Count every line in the following entries that holds the word "Courtyard". Only the number should be given.

==============================

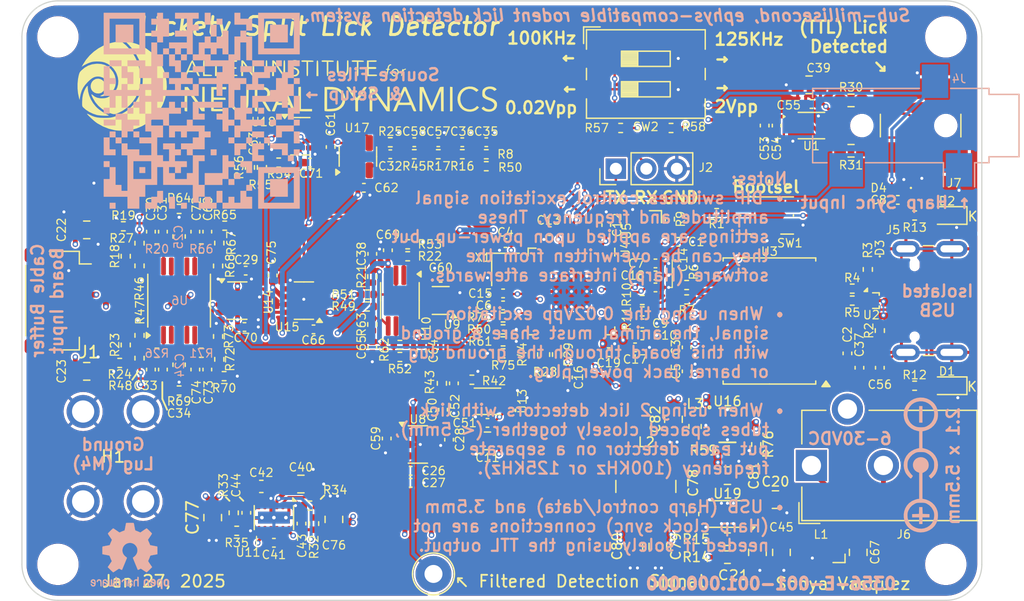
<source format=kicad_pcb>
(kicad_pcb
	(version 20240108)
	(generator "pcbnew")
	(generator_version "8.0")
	(general
		(thickness 1.567)
		(legacy_teardrops no)
	)
	(paper "A4")
	(layers
		(0 "F.Cu" signal)
		(1 "In1.Cu" power)
		(2 "In2.Cu" power)
		(31 "B.Cu" signal)
		(32 "B.Adhes" user "B.Adhesive")
		(33 "F.Adhes" user "F.Adhesive")
		(34 "B.Paste" user)
		(35 "F.Paste" user)
		(36 "B.SilkS" user "B.Silkscreen")
		(37 "F.SilkS" user "F.Silkscreen")
		(38 "B.Mask" user)
		(39 "F.Mask" user)
		(40 "Dwgs.User" user "User.Drawings")
		(41 "Cmts.User" user "User.Comments")
		(42 "Eco1.User" user "User.Eco1")
		(43 "Eco2.User" user "User.Eco2")
		(44 "Edge.Cuts" user)
		(45 "Margin" user)
		(46 "B.CrtYd" user "B.Courtyard")
		(47 "F.CrtYd" user "F.Courtyard")
		(48 "B.Fab" user)
		(49 "F.Fab" user)
		(50 "User.1" user)
		(51 "User.2" user)
		(52 "User.3" user)
		(53 "User.4" user)
		(54 "User.5" user)
		(55 "User.6" user)
		(56 "User.7" user)
		(57 "User.8" user)
		(58 "User.9" user)
	)
	(setup
		(stackup
			(layer "F.SilkS"
				(type "Top Silk Screen")
				(color "White")
			)
			(layer "F.Paste"
				(type "Top Solder Paste")
			)
			(layer "F.Mask"
				(type "Top Solder Mask")
				(color "Green")
				(thickness 0.0254)
			)
			(layer "F.Cu"
				(type "copper")
				(thickness 0.0432)
			)
			(layer "dielectric 1"
				(type "prepreg")
				(thickness 0.2021)
				(material "FR4")
				(epsilon_r 4.5)
				(loss_tangent 0.02)
			)
			(layer "In1.Cu"
				(type "copper")
				(thickness 0.0175)
			)
			(layer "dielectric 2"
				(type "core")
				(thickness 0.9906)
				(material "FR4")
				(epsilon_r 4.5)
				(loss_tangent 0.02)
			)
			(layer "In2.Cu"
				(type "copper")
				(thickness 0.0175)
			)
			(layer "dielectric 3"
				(type "prepreg")
				(thickness 0.2021)
				(material "FR4")
				(epsilon_r 4.5)
				(loss_tangent 0.02)
			)
			(layer "B.Cu"
				(type "copper")
				(thickness 0.0432)
			)
			(layer "B.Mask"
				(type "Bottom Solder Mask")
				(color "Green")
				(thickness 0.0254)
			)
			(layer "B.Paste"
				(type "Bottom Solder Paste")
			)
			(layer "B.SilkS"
				(type "Bottom Silk Screen")
				(color "White")
			)
			(copper_finish "None")
			(dielectric_constraints no)
		)
		(pad_to_mask_clearance 0)
		(allow_soldermask_bridges_in_footprints no)
		(aux_axis_origin 104.9 118)
		(grid_origin 204.9 0)
		(pcbplotparams
			(layerselection 0x00010fc_ffffffff)
			(plot_on_all_layers_selection 0x0000000_00000000)
			(disableapertmacros no)
			(usegerberextensions yes)
			(usegerberattributes no)
			(usegerberadvancedattributes yes)
			(creategerberjobfile yes)
			(dashed_line_dash_ratio 12.000000)
			(dashed_line_gap_ratio 3.000000)
			(svgprecision 6)
			(plotframeref no)
			(viasonmask no)
			(mode 1)
			(useauxorigin yes)
			(hpglpennumber 1)
			(hpglpenspeed 20)
			(hpglpendiameter 15.000000)
			(pdf_front_fp_property_popups yes)
			(pdf_back_fp_property_popups yes)
			(dxfpolygonmode yes)
			(dxfimperialunits yes)
			(dxfusepcbnewfont yes)
			(psnegative no)
			(psa4output no)
			(plotreference yes)
			(plotvalue yes)
			(plotfptext yes)
			(plotinvisibletext no)
			(sketchpadsonfab no)
			(subtractmaskfromsilk no)
			(outputformat 1)
			(mirror no)
			(drillshape 0)
			(scaleselection 1)
			(outputdirectory "exports/lickety_split_r0.9.0/gerbers/")
		)
	)
	(net 0 "")
	(net 1 "GND")
	(net 2 "GND1")
	(net 3 "/Harp Core RP2040 + Isolated USB/VDD1")
	(net 4 "+1V1")
	(net 5 "+2V5")
	(net 6 "-2V5")
	(net 7 "+5V")
	(net 8 "VREF_2V5")
	(net 9 "Net-(C30-Pad1)")
	(net 10 "Net-(C30-Pad2)")
	(net 11 "Net-(C33-Pad1)")
	(net 12 "/100KHz Sine Wave/VSINE")
	(net 13 "Net-(C35-Pad1)")
	(net 14 "Net-(U11-C+)")
	(net 15 "Net-(U11-C-)")
	(net 16 "Net-(U11-CP)")
	(net 17 "Net-(D1-A)")
	(net 18 "Net-(D2-A)")
	(net 19 "Net-(C36-Pad1)")
	(net 20 "VREF_1V25")
	(net 21 "/Harp Core RP2040 + Isolated USB/UART0_TXD")
	(net 22 "/Harp Core RP2040 + Isolated USB/UART0_RXD")
	(net 23 "/Harp Core RP2040 + Isolated USB/HARP_CLK_SYNC")
	(net 24 "VBUS")
	(net 25 "Net-(J5-CC1)")
	(net 26 "/Harp Core RP2040 + Isolated USB/D+")
	(net 27 "/Harp Core RP2040 + Isolated USB/D-")
	(net 28 "unconnected-(J5-SBU1-PadA8)")
	(net 29 "Net-(J5-CC2)")
	(net 30 "unconnected-(J5-SBU2-PadB8)")
	(net 31 "+12V")
	(net 32 "GND2")
	(net 33 "unconnected-(J6-Pad3)")
	(net 34 "Net-(J7-In)")
	(net 35 "/Harp Core RP2040 + Isolated USB/USB_Boot")
	(net 36 "/Harp Core RP2040 + Isolated USB/QSPI_CS")
	(net 37 "Net-(U3-UD+)")
	(net 38 "Net-(U3-UD-)")
	(net 39 "Net-(U3-DD+)")
	(net 40 "/Harp Core RP2040 + Isolated USB/DD+")
	(net 41 "Net-(U3-DD-)")
	(net 42 "/Harp Core RP2040 + Isolated USB/DD-")
	(net 43 "Net-(U4-USB_DP)")
	(net 44 "Net-(U4-USB_DM)")
	(net 45 "Net-(U4-GPIO24)")
	(net 46 "Net-(U4-GPIO25)")
	(net 47 "Net-(C57-Pad1)")
	(net 48 "Net-(C32-Pad1)")
	(net 49 "/100KHz Sine Wave/100KHZ_IN")
	(net 50 "Net-(U13-AINP)")
	(net 51 "Net-(U11-FB+)")
	(net 52 "Net-(U11-FB-)")
	(net 53 "/Harp Core RP2040 + Isolated USB/PIO_SCK")
	(net 54 "/Harp Core RP2040 + Isolated USB/PIO_POCI")
	(net 55 "/Harp Core RP2040 + Isolated USB/PIO_CS")
	(net 56 "/Harp Core RP2040 + Isolated USB/FREQ_SEL_DIP")
	(net 57 "/Harp Core RP2040 + Isolated USB/GAIN_SEL_DIP")
	(net 58 "unconnected-(U4-GPIO8-Pad11)")
	(net 59 "unconnected-(U4-GPIO9-Pad12)")
	(net 60 "unconnected-(U4-GPIO10-Pad13)")
	(net 61 "unconnected-(U4-GPIO11-Pad14)")
	(net 62 "unconnected-(U4-GPIO12-Pad15)")
	(net 63 "unconnected-(U4-GPIO13-Pad16)")
	(net 64 "unconnected-(U4-GPIO14-Pad17)")
	(net 65 "unconnected-(U4-GPIO15-Pad18)")
	(net 66 "Net-(U17-+)")
	(net 67 "unconnected-(U4-XOUT-Pad21)")
	(net 68 "Net-(R22-Pad2)")
	(net 69 "unconnected-(U4-GPIO21-Pad32)")
	(net 70 "unconnected-(U4-GPIO22-Pad34)")
	(net 71 "/Harp Core RP2040 + Isolated USB/TTL_OUT")
	(net 72 "unconnected-(U4-GPIO26_ADC0-Pad38)")
	(net 73 "unconnected-(U4-GPIO27_ADC1-Pad39)")
	(net 74 "unconnected-(U4-GPIO28_ADC2-Pad40)")
	(net 75 "unconnected-(U4-GPIO29_ADC3-Pad41)")
	(net 76 "/Harp Core RP2040 + Isolated USB/QSPI_D3")
	(net 77 "/Harp Core RP2040 + Isolated USB/QSPI_CLK")
	(net 78 "/Harp Core RP2040 + Isolated USB/QSPI_D0")
	(net 79 "/Harp Core RP2040 + Isolated USB/QSPI_D2")
	(net 80 "/Harp Core RP2040 + Isolated USB/QSPI_D1")
	(net 81 "unconnected-(X1-Tri-State-Pad1)")
	(net 82 "Net-(U13-AINM)")
	(net 83 "Net-(U13-SDO)")
	(net 84 "Net-(U13-SCLK)")
	(net 85 "Net-(U13-~{CS})")
	(net 86 "Net-(C33-Pad2)")
	(net 87 "Net-(U1-1B)")
	(net 88 "Net-(U1-2B)")
	(net 89 "/100KHz Sine Wave/125KHZ_IN")
	(net 90 "unconnected-(U4-GPIO4-Pad6)")
	(net 91 "Net-(U4-XIN)")
	(net 92 "unconnected-(U4-SWCLK-Pad24)")
	(net 93 "unconnected-(U4-SWD-Pad25)")
	(net 94 "unconnected-(SW1-Pad1)")
	(net 95 "unconnected-(SW1-Pad3)")
	(net 96 "GAIN_SEL")
	(net 97 "Net-(R54-Pad1)")
	(net 98 "Net-(R56-Pad1)")
	(net 99 "Net-(U17--)")
	(net 100 "FREQ_SEL")
	(net 101 "Net-(U10A-+)")
	(net 102 "Net-(U10A--)")
	(net 103 "Net-(R43-Pad2)")
	(net 104 "Net-(U10B-+)")
	(net 105 "Net-(U10B--)")
	(net 106 "FREQ_SEL_2V5")
	(net 107 "GAIN_SEL_2V5")
	(net 108 "Net-(R62-Pad2)")
	(net 109 "Net-(U6D--)")
	(net 110 "Net-(U6A--)")
	(net 111 "Net-(U6D-+)")
	(net 112 "Net-(U6A-+)")
	(net 113 "Net-(R49-Pad1)")
	(net 114 "Net-(C68-Pad1)")
	(net 115 "Net-(C68-Pad2)")
	(net 116 "Net-(U6C--)")
	(net 117 "Net-(C73-Pad1)")
	(net 118 "Net-(C73-Pad2)")
	(net 119 "Net-(U6B--)")
	(net 120 "Net-(U6C-+)")
	(net 121 "Net-(U6B-+)")
	(net 122 "Net-(R51-Pad2)")
	(net 123 "Net-(U14-Pad8)")
	(net 124 "/Lick Detection Analog Front End/VBUF")
	(net 125 "unconnected-(J1-Pin_4-Pad4)")
	(net 126 "+3V3")
	(net 127 "Net-(U19-EN)")
	(net 128 "Net-(U19-V_{CC})")
	(net 129 "Net-(U19-SW)")
	(net 130 "Net-(U19-BOOST)")
	(net 131 "Net-(U16-LX1)")
	(net 132 "Net-(U16-LX2)")
	(net 133 "Net-(U19-Vfb)")
	(net 134 "Net-(U16-EN)")
	(net 135 "Net-(U16-PS)")
	(footprint "Capacitor_SMD:C_0402_1005Metric" (layer "F.Cu") (at 145 93.4))
	(footprint "Capacitor_SMD:C_0402_1005Metric" (layer "F.Cu") (at 115.65 87.25 -90))
	(footprint "Resistor_SMD:R_0402_1005Metric" (layer "F.Cu") (at 148.5 97.5 90))
	(footprint "Resistor_SMD:R_0402_1005Metric" (layer "F.Cu") (at 113.05 98.2))
	(footprint "LED_SMD:LED_0603_1608Metric_Pad1.05x0.95mm_HandSolder" (layer "F.Cu") (at 182 100.1 180))
	(footprint "Resistor_SMD:R_0402_1005Metric" (layer "F.Cu") (at 123.9 81.889837 -90))
	(footprint "Capacitor_SMD:C_0402_1005Metric" (layer "F.Cu") (at 153.8 97.3 180))
	(footprint "Resistor_SMD:R_0402_1005Metric" (layer "F.Cu") (at 136.4 97.7 180))
	(footprint "Capacitor_SMD:C_0402_1005Metric" (layer "F.Cu") (at 125.8 90.9 90))
	(footprint "Resistor_SMD:R_0402_1005Metric" (layer "F.Cu") (at 147.5 97.5 90))
	(footprint "Resistor_SMD:R_0603_1608Metric" (layer "F.Cu") (at 163.7 114.4))
	(footprint "Capacitor_SMD:C_0402_1005Metric" (layer "F.Cu") (at 128.9 81.489837 180))
	(footprint "Capacitor_SMD:C_0402_1005Metric" (layer "F.Cu") (at 156.6 94.9))
	(footprint "Resistor_SMD:R_0402_1005Metric" (layer "F.Cu") (at 121.25 95.99 -90))
	(footprint "Resistor_SMD:R_0402_1005Metric" (layer "F.Cu") (at 159 78.6))
	(footprint "Resistor_SMD:R_0402_1005Metric" (layer "F.Cu") (at 121.35 88.2 90))
	(footprint "Resistor_SMD:R_0402_1005Metric" (layer "F.Cu") (at 136.4 96.7))
	(footprint "Connector_BarrelJack:BarrelJack_CUI_PJ-102AH_Horizontal" (layer "F.Cu") (at 170.7 106.75 90))
	(footprint "kicad_component_library:L_Wuerth_5.5x5.3mm" (layer "F.Cu") (at 156.9 108.5 -90))
	(footprint "Capacitor_SMD:C_0402_1005Metric" (layer "F.Cu") (at 130.629134 80.189837 90))
	(footprint "Capacitor_SMD:C_0402_1005Metric" (layer "F.Cu") (at 137.3 108.2))
	(footprint "Resistor_SMD:R_0402_1005Metric" (layer "F.Cu") (at 119.85 88.65))
	(footprint "Capacitor_SMD:C_0402_1005Metric" (layer "F.Cu") (at 134.1 89.1 -90))
	(footprint "Capacitor_SMD:C_0805_2012Metric" (layer "F.Cu") (at 168.2 114 -90))
	(footprint "Capacitor_SMD:C_0805_2012Metric" (layer "F.Cu") (at 167.7 109.6))
	(footprint "Capacitor_SMD:C_0402_1005Metric" (layer "F.Cu") (at 129.2 95.4))
	(footprint "Resistor_SMD:R_0402_1005Metric" (layer "F.Cu") (at 116.15 97.35 180))
	(footprint "Resistor_SMD:R_0402_1005Metric" (layer "F.Cu") (at 145 97.4))
	(footprint "Resistor_SMD:R_0402_1005Metric" (layer "F.Cu") (at 145 95.4))
	(footprint "Button_Switch_SMD:SW_DIP_SPSTx02_Slide_9.78x7.26mm_W8.61mm_P2.54mm" (layer "F.Cu") (at 156.9 74.1))
	(footprint "Capacitor_SMD:C_0402_1005Metric" (layer "F.Cu") (at 148.9 87.2))
	(footprint "Resistor_SMD:R_0402_1005Metric"
		(layer "F.Cu")
		(uuid "32661f97-e0b6-4e97-a7a8-7f27703bf5ad")
		(at 156.6 93.9)
		(descr "Resistor SMD 0402 (1005 Metric), square (rectangular) end terminal, IPC_7351 nominal, (Body size source: IPC-SM-782 page 72, https://www.pcb-3d.com/wordpress/wp-content/uploads/ipc-sm-782a_amendment_1_and_2.pdf), generated with kicad-footprint-generator")
		(tags "resistor")
		(property "Reference" "R11"
			(at -1.3 0.6 90)
			(layer "F.SilkS")
			(uuid "5d333e15-2773-4faf-a8cb-8b6577594108")
			(effects
				(font
					(size 0.7 0.7)
					(thickness 0.1)
				)
			)
		)
		(property "Value" "27"
			(at 0 1.17 0)
			(layer "F.Fab")
			(hide yes)
			(uuid "4c6a93eb-d6ca-42a7-bcbd-69c6287c61e2")
			(effects
				(font
					(size 1 1)
					(thickness 0.15)
				)
			)
		)
		(property "Footprint" "Resistor_SMD:R_0402_1005Metric"
			(at 0 0 0)
			(layer "F.Fab")
			(hide yes)
			(uuid "83702a0a-740a-41cd-b0a7-6d1dc136a9d3")
			(effects
				(font
					(size 1.27 1.27)
					(thickness 0.15)
				)
			)
		)
		(property "Datasheet" "RC0402FR-0727RL"
			(at 0 0 0)
			(layer "F.Fab")
			(hide yes)
			(uuid "cc627950-3418-4237-955f-c6fbaf43bdc0")
			(effects
				(font
					(size 1.27 1.27)
					(thickness 0.15)
				)
			)
		)
		(property "Description" ""
			(at 0 0 0)
			(layer "F.Fab")
			(hide yes)
			(uuid "56bd7ab6-1bd1-469b-9fd9-2b1bd13ffe8d")
			(effects
				(font
					(size 1.27 1.27)
					(thickness 0.15)
				)
			)
		)
		(property "Link" "https://www.digikey.com/en/products/detail/yageo/RC0402FR-0727RL/5280946"
			(at 0 0 0)
			(layer "F.Fab")
			(hide yes)
			(uuid "0697626b-32f8-43e5-b87a-aef1030cee7a")
			(effects
				(font
					(size 1 1)
					(thickness 0.15)
				)
			)
		)
		(property "Manufacturer" "Yageo"
			(at 0 0 0)
			(layer "F.Fab")
			(hide yes)
			(uuid "328d0d9f-2dc5-48bd-80e0-cac1ddd398fc")
			(effects
				(font
					(size 1 1)
					(thickness 0.15)
				)
			)
		)
		(property "Manufacturer Number" "RC0402FR-0727RL"
			(at 0 0 0)
			(layer "F.Fab")
			(hide yes)
			(uuid "02025025-e7ff-4b6f-983c-41a97d9bbce0")
			(effects
				(font
					(size 1 1)
					(thickness 0.15)
				)
			)
		)
		(property "PCBWay Link" "https://www.pcbway.com/components/detail/RC0402FR0727RL/656670/"
			(at 0 0 0)
			(layer "F.Fab")
			(hide yes)
			(uuid "924ee9a1-408a-49ae-91c9-f40b7413169a")
			(effects
				(font
					(size 1 1)
					(thickness 0.15)
				)
			)
		)
		(property "Tolerance" "1%"
			(at 0 0 0)
			(layer "F.Fab")
			(hide yes)
			(uuid "87a4bd73-e72e-484c-9ae6-70a516e75173")
			(effects
				(font
					(size 1 1)
					(thickness 0.15)
				)
			)
		)
		(property ki_fp_filters "R_
... [2229332 chars truncated]
</source>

==============================

• **Reply**:
2